> Exercise instructions:
#1 In the introduction on numerical river hydraulics below, why is uncertainty quantification called a valuable decision making tool? Answer in one to three sentences.
#2 Proceed with the introduction on uncertainty in numerical river hydraulics, picking up after its final sentence.

> Given passage:
»»

Keywords

1 Introduction

Numerical river hydraulics is based on the discretization of partial differential equations (Saint-Venant or Navier-Stokes) which include simplifying assumptions, input data such as rating curves, bathymetry, hydrographs, and parameters including uncertainties that may influence the results. In the current configuration, most parameters are calibrated a posteriori to ensure a good accuracy and representation of the flow dynamics. However, if the calibration could not be carried out due to lack of data, then the validation of the results is based on expert judgment and is subject to high uncertainties. Thus, uncertainty quantification can prove to be a valuable decision making tool since it can determine confidence intervals and whether model outputs will comply with the regulatory requirements (e.g. design requirements) given the random variation in inputs.

««

> Supplied entries:
»»

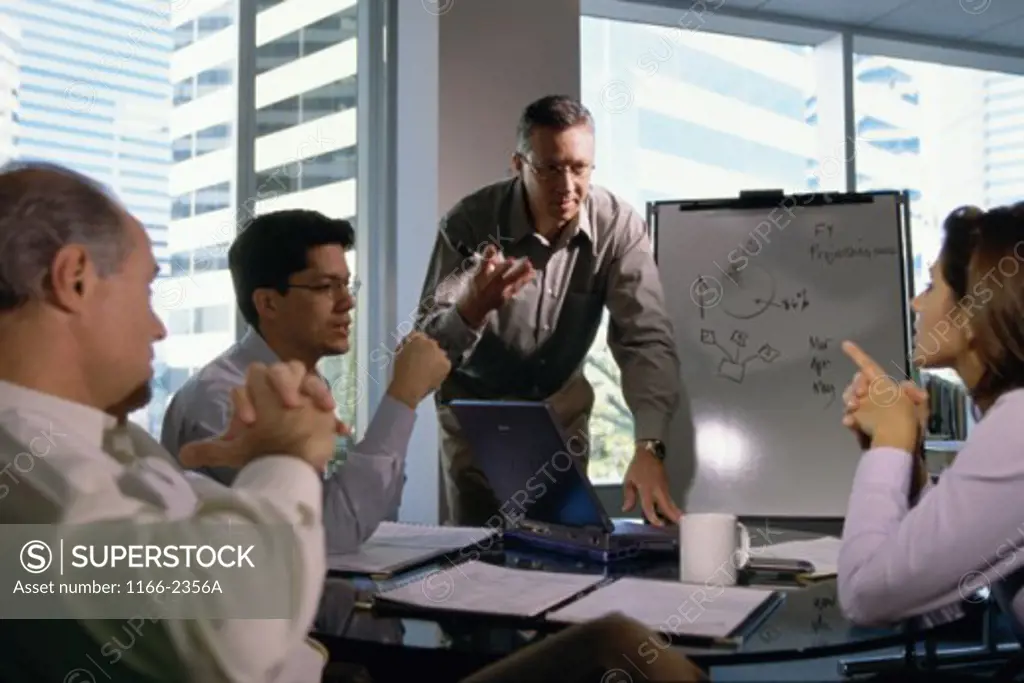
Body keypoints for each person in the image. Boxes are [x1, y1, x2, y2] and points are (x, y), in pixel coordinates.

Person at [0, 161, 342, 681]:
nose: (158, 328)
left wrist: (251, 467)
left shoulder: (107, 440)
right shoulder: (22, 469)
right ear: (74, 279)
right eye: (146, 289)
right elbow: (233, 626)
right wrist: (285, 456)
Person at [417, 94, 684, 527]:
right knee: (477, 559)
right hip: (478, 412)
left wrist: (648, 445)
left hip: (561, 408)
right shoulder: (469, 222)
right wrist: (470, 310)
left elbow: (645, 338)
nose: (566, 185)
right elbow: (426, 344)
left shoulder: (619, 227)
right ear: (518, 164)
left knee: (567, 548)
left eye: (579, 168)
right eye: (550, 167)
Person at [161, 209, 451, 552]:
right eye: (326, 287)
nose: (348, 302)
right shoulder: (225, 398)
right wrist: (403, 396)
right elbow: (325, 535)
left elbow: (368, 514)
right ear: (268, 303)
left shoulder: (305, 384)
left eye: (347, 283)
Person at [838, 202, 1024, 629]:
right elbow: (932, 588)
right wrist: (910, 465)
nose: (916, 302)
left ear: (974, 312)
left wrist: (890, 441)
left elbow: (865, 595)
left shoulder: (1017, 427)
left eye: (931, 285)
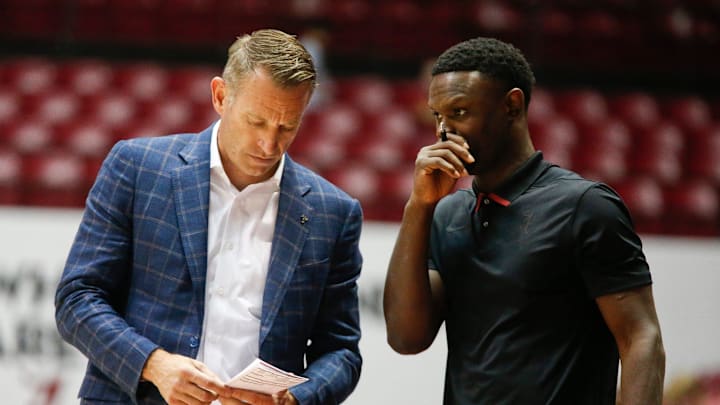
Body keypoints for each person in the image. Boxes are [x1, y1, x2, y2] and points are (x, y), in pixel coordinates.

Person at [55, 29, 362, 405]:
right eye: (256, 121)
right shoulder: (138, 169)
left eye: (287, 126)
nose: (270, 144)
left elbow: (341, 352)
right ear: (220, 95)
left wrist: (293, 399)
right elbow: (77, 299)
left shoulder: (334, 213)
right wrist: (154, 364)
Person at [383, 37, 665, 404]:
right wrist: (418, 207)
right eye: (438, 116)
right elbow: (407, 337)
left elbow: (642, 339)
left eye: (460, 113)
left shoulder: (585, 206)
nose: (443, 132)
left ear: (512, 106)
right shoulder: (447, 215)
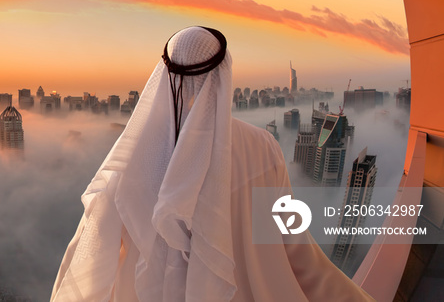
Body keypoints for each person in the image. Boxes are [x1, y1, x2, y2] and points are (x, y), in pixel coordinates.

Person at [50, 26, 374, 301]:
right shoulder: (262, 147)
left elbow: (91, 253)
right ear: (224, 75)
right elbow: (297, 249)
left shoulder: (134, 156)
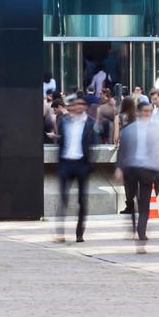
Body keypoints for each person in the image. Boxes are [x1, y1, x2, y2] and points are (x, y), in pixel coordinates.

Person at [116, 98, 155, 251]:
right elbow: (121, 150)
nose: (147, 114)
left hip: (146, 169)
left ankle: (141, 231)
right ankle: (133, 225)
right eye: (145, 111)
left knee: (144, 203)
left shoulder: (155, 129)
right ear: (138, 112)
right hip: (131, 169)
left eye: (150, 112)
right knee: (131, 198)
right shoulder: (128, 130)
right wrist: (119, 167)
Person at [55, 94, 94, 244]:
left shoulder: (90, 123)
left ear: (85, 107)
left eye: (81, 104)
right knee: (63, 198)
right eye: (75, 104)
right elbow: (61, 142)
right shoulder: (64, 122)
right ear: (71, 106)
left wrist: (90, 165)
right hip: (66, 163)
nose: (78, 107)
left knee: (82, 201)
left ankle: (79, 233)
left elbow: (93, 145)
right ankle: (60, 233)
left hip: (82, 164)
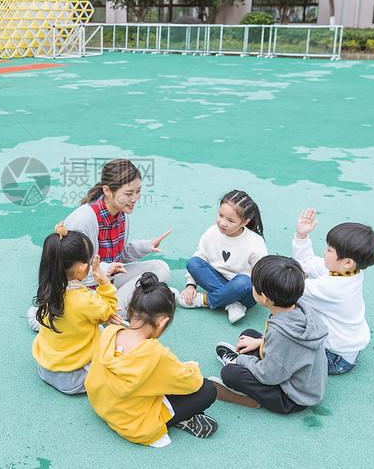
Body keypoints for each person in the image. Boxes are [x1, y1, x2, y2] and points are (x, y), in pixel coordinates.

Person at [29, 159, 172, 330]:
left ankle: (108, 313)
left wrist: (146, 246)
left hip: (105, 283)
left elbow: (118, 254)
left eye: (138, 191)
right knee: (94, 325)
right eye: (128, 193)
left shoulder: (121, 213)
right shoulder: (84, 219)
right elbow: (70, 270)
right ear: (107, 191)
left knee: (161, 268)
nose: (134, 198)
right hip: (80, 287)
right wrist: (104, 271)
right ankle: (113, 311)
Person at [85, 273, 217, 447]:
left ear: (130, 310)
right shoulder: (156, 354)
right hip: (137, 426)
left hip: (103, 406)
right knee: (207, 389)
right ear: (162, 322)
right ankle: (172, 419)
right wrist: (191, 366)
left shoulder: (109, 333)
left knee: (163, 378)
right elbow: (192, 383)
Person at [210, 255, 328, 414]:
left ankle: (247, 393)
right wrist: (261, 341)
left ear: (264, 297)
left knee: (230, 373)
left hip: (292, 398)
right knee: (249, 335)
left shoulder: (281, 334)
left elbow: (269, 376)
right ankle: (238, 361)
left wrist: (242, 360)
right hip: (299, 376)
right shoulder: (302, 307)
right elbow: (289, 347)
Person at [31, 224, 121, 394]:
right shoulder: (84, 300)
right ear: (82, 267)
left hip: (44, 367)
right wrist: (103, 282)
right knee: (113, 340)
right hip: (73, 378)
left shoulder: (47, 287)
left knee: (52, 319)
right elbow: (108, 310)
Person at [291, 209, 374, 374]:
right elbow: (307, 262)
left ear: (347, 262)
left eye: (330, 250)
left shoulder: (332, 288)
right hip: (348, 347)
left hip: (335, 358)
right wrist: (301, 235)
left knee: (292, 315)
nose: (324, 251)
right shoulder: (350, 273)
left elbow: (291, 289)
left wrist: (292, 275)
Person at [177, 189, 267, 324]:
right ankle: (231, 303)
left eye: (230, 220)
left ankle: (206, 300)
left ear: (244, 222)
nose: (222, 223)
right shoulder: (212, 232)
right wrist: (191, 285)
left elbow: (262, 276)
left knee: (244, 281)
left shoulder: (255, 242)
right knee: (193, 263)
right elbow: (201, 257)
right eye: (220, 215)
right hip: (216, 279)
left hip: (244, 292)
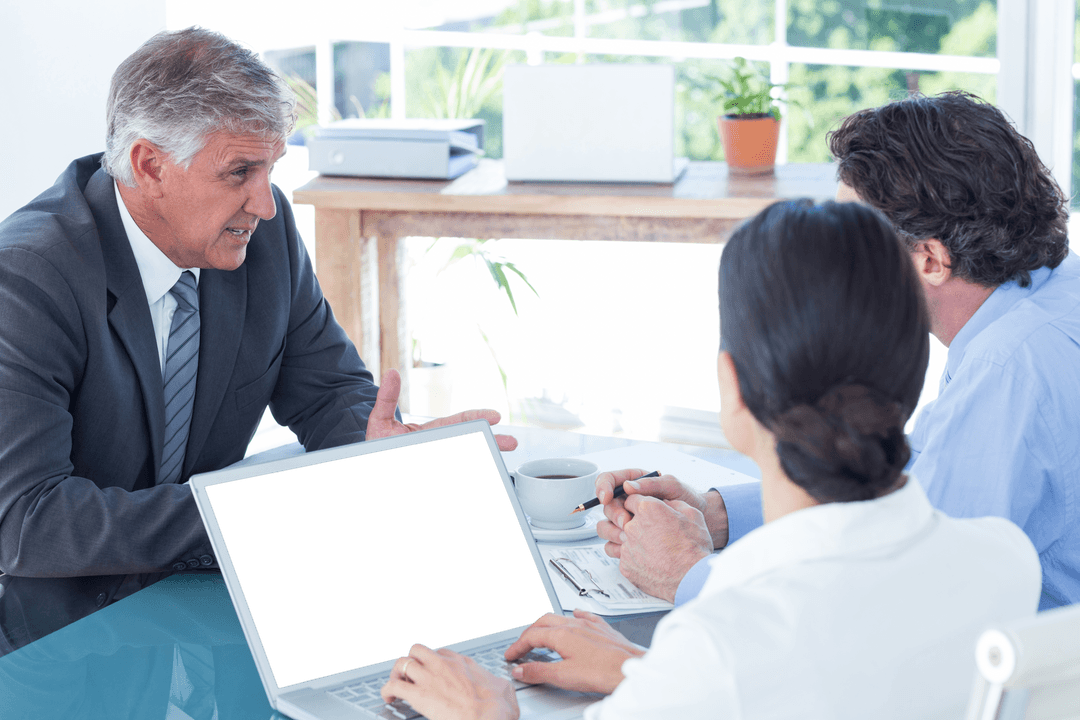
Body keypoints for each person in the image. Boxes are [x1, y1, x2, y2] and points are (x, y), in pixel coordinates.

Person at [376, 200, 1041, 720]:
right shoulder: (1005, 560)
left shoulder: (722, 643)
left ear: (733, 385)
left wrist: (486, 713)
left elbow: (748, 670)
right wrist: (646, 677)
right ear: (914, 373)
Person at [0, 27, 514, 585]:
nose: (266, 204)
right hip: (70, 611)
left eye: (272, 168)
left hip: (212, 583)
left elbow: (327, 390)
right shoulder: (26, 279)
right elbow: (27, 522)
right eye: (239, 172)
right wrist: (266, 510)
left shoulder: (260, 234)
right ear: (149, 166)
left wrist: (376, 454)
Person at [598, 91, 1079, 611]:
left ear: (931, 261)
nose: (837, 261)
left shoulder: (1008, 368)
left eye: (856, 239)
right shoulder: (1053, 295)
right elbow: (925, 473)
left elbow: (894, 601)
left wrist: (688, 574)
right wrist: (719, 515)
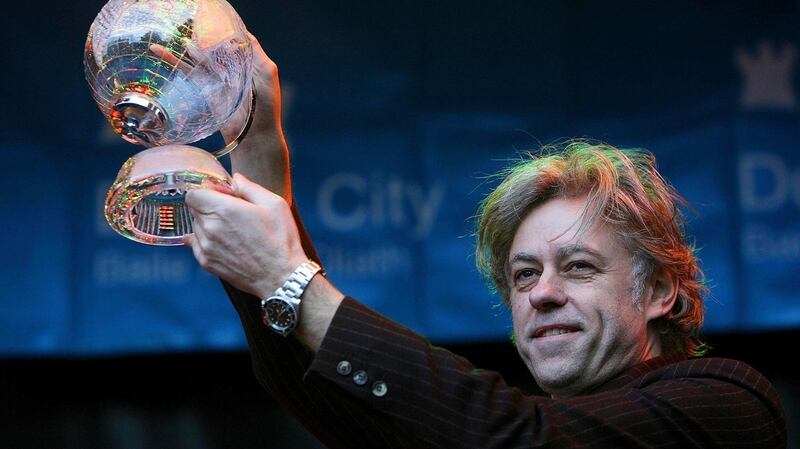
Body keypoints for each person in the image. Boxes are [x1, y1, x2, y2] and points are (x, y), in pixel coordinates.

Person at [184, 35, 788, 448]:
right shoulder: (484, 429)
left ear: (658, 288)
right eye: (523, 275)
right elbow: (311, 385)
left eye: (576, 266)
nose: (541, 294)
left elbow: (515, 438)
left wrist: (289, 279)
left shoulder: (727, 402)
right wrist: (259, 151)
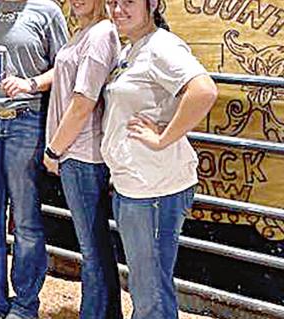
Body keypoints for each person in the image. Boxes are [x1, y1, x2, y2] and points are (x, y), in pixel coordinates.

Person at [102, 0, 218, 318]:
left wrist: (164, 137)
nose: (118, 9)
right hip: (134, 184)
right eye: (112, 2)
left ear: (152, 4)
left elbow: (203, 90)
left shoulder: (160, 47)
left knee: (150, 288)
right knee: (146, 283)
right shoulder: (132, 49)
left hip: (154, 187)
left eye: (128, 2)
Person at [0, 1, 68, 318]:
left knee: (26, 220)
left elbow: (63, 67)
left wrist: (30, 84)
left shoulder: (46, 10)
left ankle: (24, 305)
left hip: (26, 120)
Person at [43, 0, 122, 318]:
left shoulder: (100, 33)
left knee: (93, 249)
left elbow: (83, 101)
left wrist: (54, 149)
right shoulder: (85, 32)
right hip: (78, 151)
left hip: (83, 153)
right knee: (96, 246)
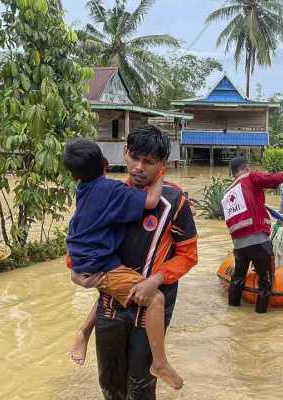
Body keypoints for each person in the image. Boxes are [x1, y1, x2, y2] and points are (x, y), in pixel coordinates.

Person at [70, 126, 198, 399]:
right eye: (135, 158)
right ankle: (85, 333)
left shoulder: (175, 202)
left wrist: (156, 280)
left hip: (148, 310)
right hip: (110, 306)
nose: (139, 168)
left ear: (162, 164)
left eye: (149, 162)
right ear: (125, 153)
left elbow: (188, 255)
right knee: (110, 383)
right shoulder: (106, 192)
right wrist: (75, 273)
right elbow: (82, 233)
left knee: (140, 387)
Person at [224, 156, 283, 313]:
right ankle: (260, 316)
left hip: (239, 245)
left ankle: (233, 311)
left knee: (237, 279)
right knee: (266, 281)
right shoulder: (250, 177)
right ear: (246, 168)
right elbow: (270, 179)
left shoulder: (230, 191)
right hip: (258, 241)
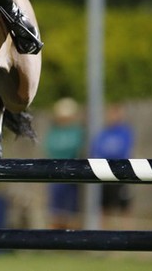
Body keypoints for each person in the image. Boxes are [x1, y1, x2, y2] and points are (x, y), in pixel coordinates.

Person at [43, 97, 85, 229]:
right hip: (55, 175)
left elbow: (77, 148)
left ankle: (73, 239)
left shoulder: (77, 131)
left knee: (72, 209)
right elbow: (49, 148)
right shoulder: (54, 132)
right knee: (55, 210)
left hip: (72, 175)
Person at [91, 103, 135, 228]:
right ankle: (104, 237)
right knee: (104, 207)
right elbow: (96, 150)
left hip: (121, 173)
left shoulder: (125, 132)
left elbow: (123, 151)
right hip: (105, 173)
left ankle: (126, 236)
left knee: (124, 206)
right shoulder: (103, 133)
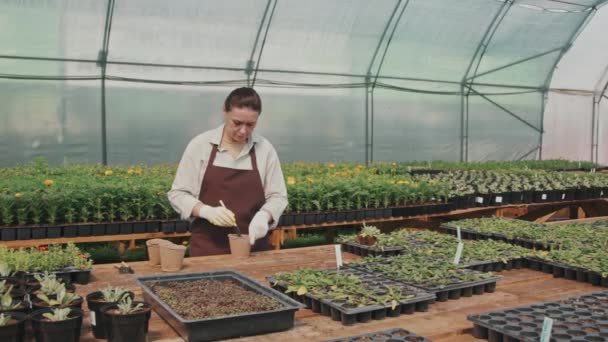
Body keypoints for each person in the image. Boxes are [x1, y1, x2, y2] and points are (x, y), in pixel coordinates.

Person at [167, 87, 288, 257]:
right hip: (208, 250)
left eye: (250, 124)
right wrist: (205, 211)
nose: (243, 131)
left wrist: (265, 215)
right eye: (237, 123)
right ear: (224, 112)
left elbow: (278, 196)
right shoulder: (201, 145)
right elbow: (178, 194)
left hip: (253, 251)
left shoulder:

««

> Results by task:
#1 It can determine confidence intervals. It can also determine whether model outputs will comply with regulatory requirements, such as design requirements, given the random variation in inputs.

#2
In this thesis, the uncertainty propagation methodology presented in Fig. 37.1 is followed [1]. Three main steps are identified:

Fig. 37.1
figure 1

General framework for uncertainty propagation studies [2]

  • Step A consists in defining the model, the statistical quantity of interest and the corresponding criteria (e.g. criteria on failure probability). The model description is similar to a classical deterministic approach as it defines the inputs and outputs of the model.

  • Step B consists in quantifying sources of uncertainties on model input parameters which will be described by adequate probability distributions. The result of this step is a random vector of all uncertain variables which is represented by the joint probability distribution of all marginal distributions and a copula that describes the dependence between the variables.

  • Step C consists in propagating uncertainties on the input through the model. In most cases, a sensitivity analysis (step C´) is required to assess the influence and the importance of input parameters with respect to the randomness of the output.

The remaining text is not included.